Instructions to follow: Two lines below mark the span: the one containing "Figure 4. WorldView2" and the one containing "Table 13: Summary". Set down both, plus every line between, exactly as they stand, and nothing else.

Input data:

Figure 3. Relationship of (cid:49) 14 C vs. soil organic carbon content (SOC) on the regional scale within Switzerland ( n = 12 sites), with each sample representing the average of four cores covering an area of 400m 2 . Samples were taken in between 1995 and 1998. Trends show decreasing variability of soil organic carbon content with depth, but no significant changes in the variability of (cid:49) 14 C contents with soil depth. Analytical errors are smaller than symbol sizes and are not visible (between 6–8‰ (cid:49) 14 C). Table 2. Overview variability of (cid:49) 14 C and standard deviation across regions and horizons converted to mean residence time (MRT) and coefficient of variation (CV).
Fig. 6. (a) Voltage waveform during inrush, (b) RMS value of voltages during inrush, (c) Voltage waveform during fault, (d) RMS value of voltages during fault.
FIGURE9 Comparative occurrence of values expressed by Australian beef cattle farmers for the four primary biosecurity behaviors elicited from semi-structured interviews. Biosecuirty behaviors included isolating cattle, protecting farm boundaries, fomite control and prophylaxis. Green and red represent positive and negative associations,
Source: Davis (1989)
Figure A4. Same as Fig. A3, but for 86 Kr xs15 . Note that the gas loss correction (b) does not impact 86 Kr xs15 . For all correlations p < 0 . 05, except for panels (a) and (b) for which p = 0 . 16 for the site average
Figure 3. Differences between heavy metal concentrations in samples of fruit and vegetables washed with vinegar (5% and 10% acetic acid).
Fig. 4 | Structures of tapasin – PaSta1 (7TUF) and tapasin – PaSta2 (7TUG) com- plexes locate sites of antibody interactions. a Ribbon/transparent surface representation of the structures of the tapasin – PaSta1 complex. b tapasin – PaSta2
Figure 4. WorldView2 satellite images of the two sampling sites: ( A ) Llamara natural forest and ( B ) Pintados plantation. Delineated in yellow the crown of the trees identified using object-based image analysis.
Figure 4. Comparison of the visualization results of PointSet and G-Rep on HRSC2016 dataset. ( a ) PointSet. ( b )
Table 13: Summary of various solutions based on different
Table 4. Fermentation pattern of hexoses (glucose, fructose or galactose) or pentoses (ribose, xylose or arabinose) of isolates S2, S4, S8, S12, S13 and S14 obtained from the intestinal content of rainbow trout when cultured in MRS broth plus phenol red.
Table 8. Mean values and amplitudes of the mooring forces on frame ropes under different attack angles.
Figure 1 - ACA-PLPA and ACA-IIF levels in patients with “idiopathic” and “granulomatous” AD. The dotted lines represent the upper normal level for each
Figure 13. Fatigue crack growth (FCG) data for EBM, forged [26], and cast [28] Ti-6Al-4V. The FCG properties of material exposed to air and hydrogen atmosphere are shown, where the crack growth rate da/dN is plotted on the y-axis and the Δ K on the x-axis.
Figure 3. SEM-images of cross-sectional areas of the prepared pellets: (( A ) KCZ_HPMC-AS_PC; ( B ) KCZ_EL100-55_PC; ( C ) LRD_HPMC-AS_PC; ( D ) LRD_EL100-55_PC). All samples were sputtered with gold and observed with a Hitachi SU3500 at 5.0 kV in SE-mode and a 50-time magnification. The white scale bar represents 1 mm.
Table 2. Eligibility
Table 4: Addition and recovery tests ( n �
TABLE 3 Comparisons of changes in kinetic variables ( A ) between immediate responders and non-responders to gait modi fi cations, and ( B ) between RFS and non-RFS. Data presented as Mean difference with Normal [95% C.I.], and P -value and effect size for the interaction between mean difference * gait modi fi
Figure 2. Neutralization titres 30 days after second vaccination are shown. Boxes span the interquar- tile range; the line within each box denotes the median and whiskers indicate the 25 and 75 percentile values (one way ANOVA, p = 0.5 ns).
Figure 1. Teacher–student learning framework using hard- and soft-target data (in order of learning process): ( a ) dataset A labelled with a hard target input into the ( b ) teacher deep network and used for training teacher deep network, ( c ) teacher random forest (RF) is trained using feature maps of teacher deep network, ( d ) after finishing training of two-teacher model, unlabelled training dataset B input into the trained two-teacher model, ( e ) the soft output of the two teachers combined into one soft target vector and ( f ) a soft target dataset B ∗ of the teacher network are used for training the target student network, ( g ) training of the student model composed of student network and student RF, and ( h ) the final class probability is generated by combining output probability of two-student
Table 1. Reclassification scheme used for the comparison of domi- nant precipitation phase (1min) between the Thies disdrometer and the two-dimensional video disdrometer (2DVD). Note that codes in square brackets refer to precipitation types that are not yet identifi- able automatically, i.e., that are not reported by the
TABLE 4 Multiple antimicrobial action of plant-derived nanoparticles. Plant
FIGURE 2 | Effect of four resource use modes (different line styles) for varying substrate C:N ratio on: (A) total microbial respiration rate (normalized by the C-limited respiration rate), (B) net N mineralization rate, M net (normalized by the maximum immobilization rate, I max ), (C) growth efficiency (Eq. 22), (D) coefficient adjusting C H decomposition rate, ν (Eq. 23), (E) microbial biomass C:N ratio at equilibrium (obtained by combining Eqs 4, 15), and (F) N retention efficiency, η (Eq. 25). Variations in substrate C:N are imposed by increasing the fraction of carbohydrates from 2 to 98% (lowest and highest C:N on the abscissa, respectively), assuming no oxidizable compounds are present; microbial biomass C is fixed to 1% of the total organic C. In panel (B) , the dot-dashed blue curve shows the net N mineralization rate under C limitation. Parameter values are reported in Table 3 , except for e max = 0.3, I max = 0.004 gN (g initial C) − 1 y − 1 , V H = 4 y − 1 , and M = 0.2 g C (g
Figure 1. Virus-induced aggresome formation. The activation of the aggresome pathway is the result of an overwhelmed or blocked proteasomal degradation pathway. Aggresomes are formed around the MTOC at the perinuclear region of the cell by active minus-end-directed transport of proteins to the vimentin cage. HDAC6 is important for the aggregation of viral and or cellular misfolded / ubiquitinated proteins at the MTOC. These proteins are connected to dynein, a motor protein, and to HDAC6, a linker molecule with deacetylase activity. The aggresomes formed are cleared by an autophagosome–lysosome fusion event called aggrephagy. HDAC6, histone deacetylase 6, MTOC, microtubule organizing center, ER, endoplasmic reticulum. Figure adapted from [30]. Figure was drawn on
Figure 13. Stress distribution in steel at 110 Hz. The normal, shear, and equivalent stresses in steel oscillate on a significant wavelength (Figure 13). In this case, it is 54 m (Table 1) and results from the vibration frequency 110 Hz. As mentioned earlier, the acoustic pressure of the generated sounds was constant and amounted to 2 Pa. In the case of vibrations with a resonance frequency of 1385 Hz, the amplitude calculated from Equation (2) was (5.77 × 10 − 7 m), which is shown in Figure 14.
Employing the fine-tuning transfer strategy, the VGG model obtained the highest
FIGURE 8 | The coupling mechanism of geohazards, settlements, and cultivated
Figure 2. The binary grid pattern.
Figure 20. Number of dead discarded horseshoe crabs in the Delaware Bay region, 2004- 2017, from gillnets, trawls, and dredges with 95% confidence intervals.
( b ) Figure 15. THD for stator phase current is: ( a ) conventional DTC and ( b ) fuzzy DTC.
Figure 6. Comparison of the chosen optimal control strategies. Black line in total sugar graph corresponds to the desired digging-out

Result for this task:
Figure 4. WorldView2 satellite images of the two sampling sites: ( A ) Llamara natural forest and ( B ) Pintados plantation. Delineated in yellow the crown of the trees identified using object-based image analysis.
Figure 4. Comparison of the visualization results of PointSet and G-Rep on HRSC2016 dataset. ( a ) PointSet. ( b )
Table 13: Summary of various solutions based on different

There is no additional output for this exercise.